For the savory curried scallop pie, then, there are two things on which you cannot compromise: the scallops and the curry. For the best possible flavor, the scallops should be the pecten fumatus variety, or “Tasmanian scallop,” as they’re more commonly known. As for the curry, there’s an interesting story behind this pie’s use of curry powder that may help explain its origins. Around the same time that scallops were becoming a local delicacy, a chap by the name of Joseph Keen arrived in Tasmania.

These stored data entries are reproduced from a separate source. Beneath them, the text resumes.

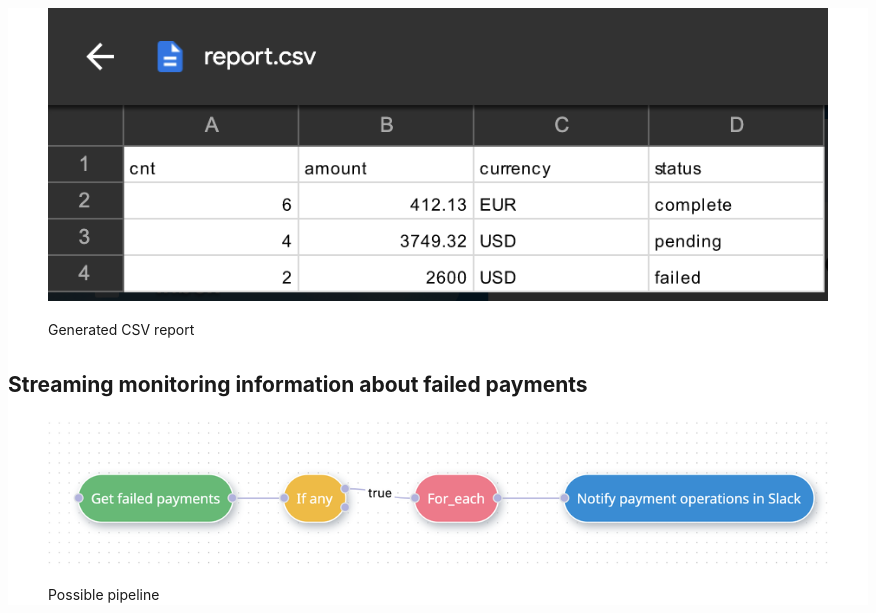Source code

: <figure><img src="../../.gitbook/assets/Screenshot 2022-10-02 at 00.11.07.png" alt=""><figcaption><p>Generated CSV report</p></figcaption></figure>

## Streaming monitoring information about failed payments

<figure><img src="../../.gitbook/assets/Screenshot 2022-10-06 at 17.35.12.png" alt=""><figcaption><p>Possible pipeline</p></figcaption></figure>
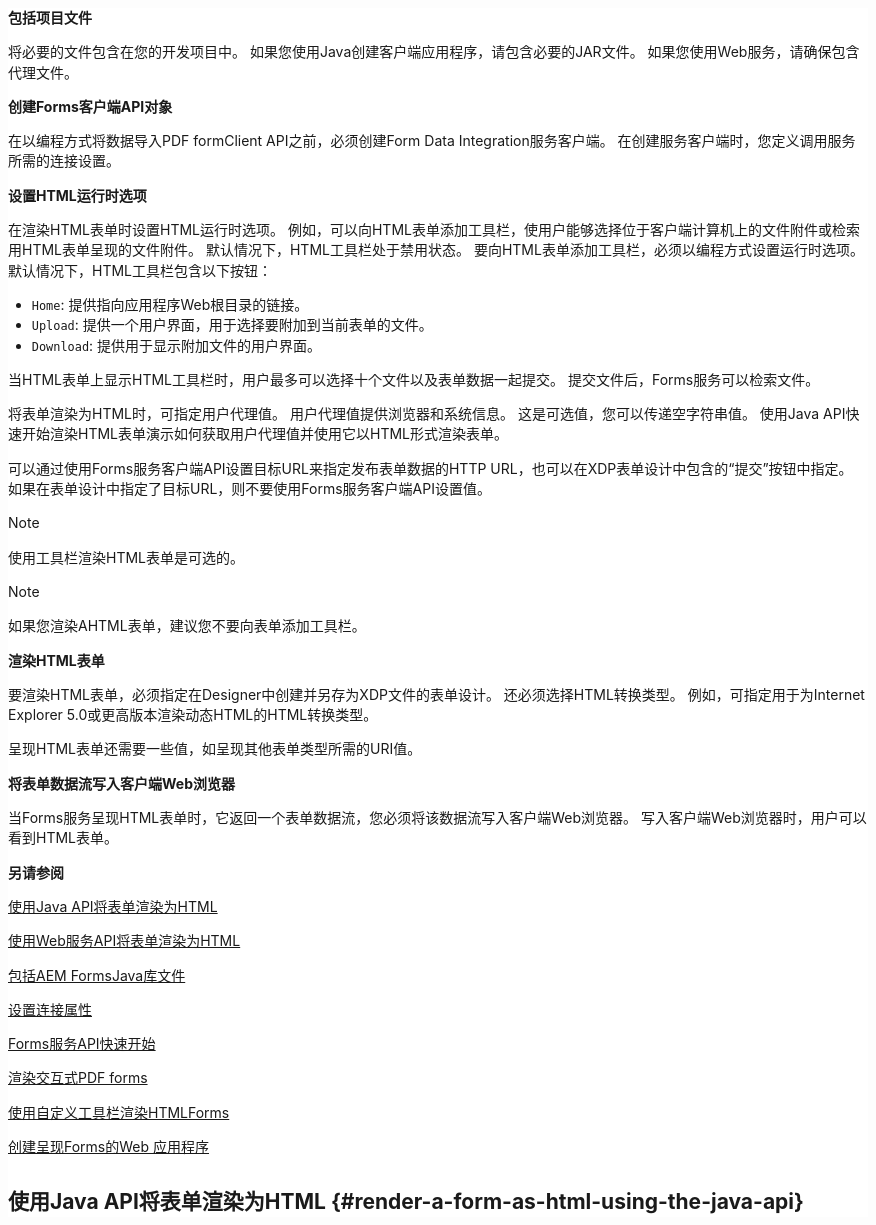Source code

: **包括项目文件**

将必要的文件包含在您的开发项目中。 如果您使用Java创建客户端应用程序，请包含必要的JAR文件。 如果您使用Web服务，请确保包含代理文件。

**创建Forms客户端API对象**

在以编程方式将数据导入PDF formClient API之前，必须创建Form Data Integration服务客户端。 在创建服务客户端时，您定义调用服务所需的连接设置。

**设置HTML运行时选项**

在渲染HTML表单时设置HTML运行时选项。 例如，可以向HTML表单添加工具栏，使用户能够选择位于客户端计算机上的文件附件或检索用HTML表单呈现的文件附件。 默认情况下，HTML工具栏处于禁用状态。 要向HTML表单添加工具栏，必须以编程方式设置运行时选项。 默认情况下，HTML工具栏包含以下按钮：

* `Home`: 提供指向应用程序Web根目录的链接。
* `Upload`: 提供一个用户界面，用于选择要附加到当前表单的文件。
* `Download`: 提供用于显示附加文件的用户界面。

当HTML表单上显示HTML工具栏时，用户最多可以选择十个文件以及表单数据一起提交。 提交文件后，Forms服务可以检索文件。

将表单渲染为HTML时，可指定用户代理值。 用户代理值提供浏览器和系统信息。 这是可选值，您可以传递空字符串值。 使用Java API快速开始渲染HTML表单演示如何获取用户代理值并使用它以HTML形式渲染表单。

可以通过使用Forms服务客户端API设置目标URL来指定发布表单数据的HTTP URL，也可以在XDP表单设计中包含的“提交”按钮中指定。 如果在表单设计中指定了目标URL，则不要使用Forms服务客户端API设置值。

>[!NOTE]
使用工具栏渲染HTML表单是可选的。

>[!NOTE]
如果您渲染AHTML表单，建议您不要向表单添加工具栏。

**渲染HTML表单**

要渲染HTML表单，必须指定在Designer中创建并另存为XDP文件的表单设计。 还必须选择HTML转换类型。 例如，可指定用于为Internet Explorer 5.0或更高版本渲染动态HTML的HTML转换类型。

呈现HTML表单还需要一些值，如呈现其他表单类型所需的URI值。

**将表单数据流写入客户端Web浏览器**

当Forms服务呈现HTML表单时，它返回一个表单数据流，您必须将该数据流写入客户端Web浏览器。 写入客户端Web浏览器时，用户可以看到HTML表单。

**另请参阅**

[使用Java API将表单渲染为HTML](#render-a-form-as-html-using-the-java-api)

[使用Web服务API将表单渲染为HTML](#render-a-form-as-html-using-the-web-service-api)

[包括AEM FormsJava库文件](/help/forms/developing/invoking-aem-forms-using-java.md#including-aem-forms-java-library-files)

[设置连接属性](/help/forms/developing/invoking-aem-forms-using-java.md#setting-connection-properties)

[Forms服务API快速开始](/help/forms/developing/forms-service-api-quick-starts.md#forms-service-api-quick-starts)

[渲染交互式PDF forms](/help/forms/developing/rendering-interactive-pdf-forms.md)

[使用自定义工具栏渲染HTMLForms](/help/forms/developing/rendering-html-forms-custom-toolbars.md)

[创建呈现Forms的Web 应用程序](/help/forms/developing/creating-web-applications-renders-forms.md)

## 使用Java API将表单渲染为HTML {#render-a-form-as-html-using-the-java-api}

A baker by trade, he also dabbled in the creation of condiments and sauces, culminating in a prize-winning mustard powder simply known as “Keen’s Curry Powder.” For a tiny island a long way from the subcontinent, this was big news—and after that it was inevitable someone would discover the ingenious combination of scallops with this fantastic curry powder!
Good to know: Fresh scallops always make for better taste, so if possible try to eat ’em between Easter and late July; otherwise, it’s far likelier that the scallops in the pie will either be frozen or imported from Victoria on mainland Australia. In fact, seasonality of the scallops will play a big role in the availability of this pie in and around Hobart. For much of the year there’s a good chance you’ll find it only at bakeries in town, with cafes and restaurants generally offering it exclusively during the scallop season.
Where: A popular venue, year-round, for this dish is the Richmond Bakery (6/50 Bridge St., map) in Richmond, a quaint little Georgian village surrounded by vineyards and with a rich convict-station history, about 25 minutes from Hobart by car. It’s a hopping place on weekend mornings, as it’s the destination of choice for many of Hobart’s cyclists. If there’s a queue, fear not: You won’t be waiting long.
When: Daily, 7:30am-5:00pm
Order: Curried scallop pies go for AU$8, whether you are dining in or taking away. Here the baked, flaky pie boasts a perfectly golden-browned cap and a creamy curry filling with scallops. It’s such a lovely place that we recommend you dine in and relax in the old stone courtyard. And consider staying on for one of the delicate little raspberry tarts, for dessert.
Alternatively: Jackman and McRoss (57 Hampden Rd., map)—located in Hobart’s most beautiful and upmarket seaside suburb, Battery Point, just a short walk from both central Hobart and the wharves in buzzing Salamanca—has a curried scallop pie endorsed by many as the best in Tasmania. If you happen to visit at Easter you could also try one of Australia’s finest hot cross buns. It’s unbelievable how many fruits and nuts they can cram into one of those!
Further afield, a 20-minute drive south of Hobart down “The Channel” will bring you to Leslie Vale, home of the Bush Bakery (682 Leslie Rd., map). They may be small, but its scallop pies (and other baked goods) are renowned across southern Tasmania as being some of the best. It makes a fabulous morning tea break on a road trip down into the beautiful Huon Valley.